Cerita tentang ibu tiga anak ini Insya Allah akan semakin membuat Anda mantap mendekatkan diri kepada Allah ketika banyak ujian yang menghampiri. Perempuan asal Surabaya itu memiliki tiga anak, yang ketiganya memiliki permasalahan yang berbeda-beda. Anak pertamanya perempuan yang belum menikah hingga berusia 40 tahun lebih. Anak kedua merantau ke Jakarta sehingga meninggalkan ibu dan saudara-saudaranya. Anak ketiga terjerat narkoba.
Jika kita melihat dari kacamata yang lemah iman, tentunya permasalahan dari ibu tersebut sangat berat. Mengingat di usia senja, ia harus merawat anaknya yang terjerat narkoba dan suka mabuk-mabukan. Anak perempuannya yang sering menjadi bahan omongan tetangga karena statusnya yang masih singledi usia yang sudah lewat tua untuk menikah. Belum lagi, beban pikiran siapa yang merawat dirinya di hari tuanya.
Namun, inilah kuasa Allah. Ibu tersebut tetap setia berdoa agar anak-anaknya memperoleh hidayah. Di tengah permasalahan itu, ia tetap rajin menghadiri majelis taklim. Ia tetap memilih menahan diri untuk tidak menceritakan persoalan yang dihadapinya kepada orang lain, meskipun orang lain sudah tahu problem yang ia alami. Ia tidak pernah curhat kepada siapapun selain Allah.

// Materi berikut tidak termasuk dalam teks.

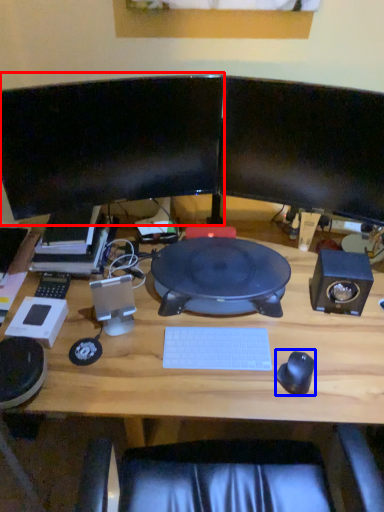
Question: Which of the following is the farthest to the observer, computer monitor (highlighted by a red box) or mouse (highlighted by a blue box)?

Choices:
 (A) computer monitor
 (B) mouse

Answer: (A)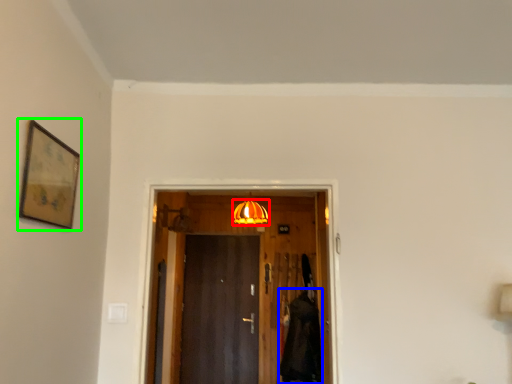
Question: Which object is positioned closest to lamp (highlighted by a red box)? Select from robe (highlighted by a blue box) and picture frame (highlighted by a green box).

Choices:
 (A) robe
 (B) picture frame

Answer: (A)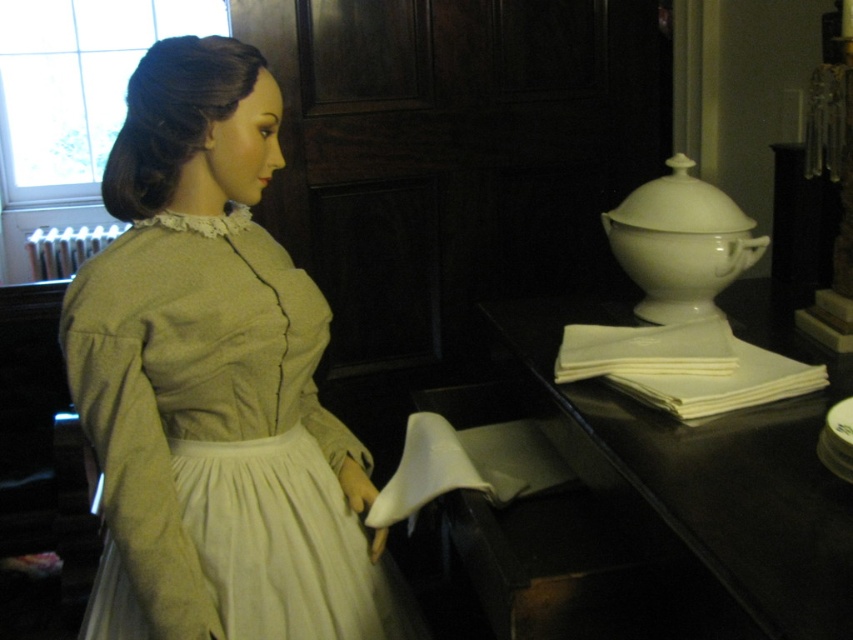
Does matte green dress at center have a lesser width compared to white matte napkins at right?

Yes, matte green dress at center is thinner than white matte napkins at right.

Who is positioned more to the right, matte green dress at center or white matte napkins at right?

white matte napkins at right is more to the right.

Between point (166, 360) and point (762, 612), which one is positioned behind?

The point (166, 360) is behind.

Find the location of `matte green dress at center`. matte green dress at center is located at coordinates (213, 384).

Karena sejatinya, ketika kita ingin penyelesaian hidup dengan beribadah maka Allah akan memudahkan penyelesaiannya. Seperti cerita ibu tersebut, yang tidak henti-hentinya berdoa. Setiap malam ia menyediakan air di dalam baskom. Kemudian air tersebut diusapkan ke wajah anak terakhirnya yang pulang malam dalam keadaan mabuk, sembari berdoa; “Allah, jadikanlah anakku ini anak yang saleh.” Begitulah yang ia lakukan setiap malam.

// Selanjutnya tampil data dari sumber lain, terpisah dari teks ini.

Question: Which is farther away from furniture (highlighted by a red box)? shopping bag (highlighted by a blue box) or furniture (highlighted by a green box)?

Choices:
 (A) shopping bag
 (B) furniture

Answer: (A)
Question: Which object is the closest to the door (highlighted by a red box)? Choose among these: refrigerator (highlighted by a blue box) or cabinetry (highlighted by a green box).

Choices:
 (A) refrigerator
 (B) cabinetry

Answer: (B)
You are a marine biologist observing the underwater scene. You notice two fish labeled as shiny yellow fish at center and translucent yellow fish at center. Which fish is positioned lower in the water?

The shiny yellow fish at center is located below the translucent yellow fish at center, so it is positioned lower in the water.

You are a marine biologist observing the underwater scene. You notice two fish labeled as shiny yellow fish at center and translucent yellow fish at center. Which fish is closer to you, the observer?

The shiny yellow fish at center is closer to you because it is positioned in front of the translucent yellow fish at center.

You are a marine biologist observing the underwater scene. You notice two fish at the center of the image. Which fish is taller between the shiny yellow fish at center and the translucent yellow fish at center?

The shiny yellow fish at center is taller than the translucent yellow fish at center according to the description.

Hingga suatu malam Allah memanggilnya. Dengan mata kepalanya sendiri, si anak yang gemar mabuk-mabukan itu menyaksikan ketika ibunya tengah sakratul maut. Itulah yang menjadi jalan hidayah-Nya, ia pun bertaubat meninggalkan kebiasaan lamanya.
Sungguh, jika kita menjaga hati untuk tetap istikamah dalam berprasangka baik kepada-Nya, sabar dan ikhlas atas segala problematika hidup, dan selalu berdoa untuk semua kebaikan, bukan hal yang sulit bagi Allah untuk menurunkan pertolongan. Seperti doa sang ibu yang tak pernah putus, yang membuka jalan hidayah kepada anaknya.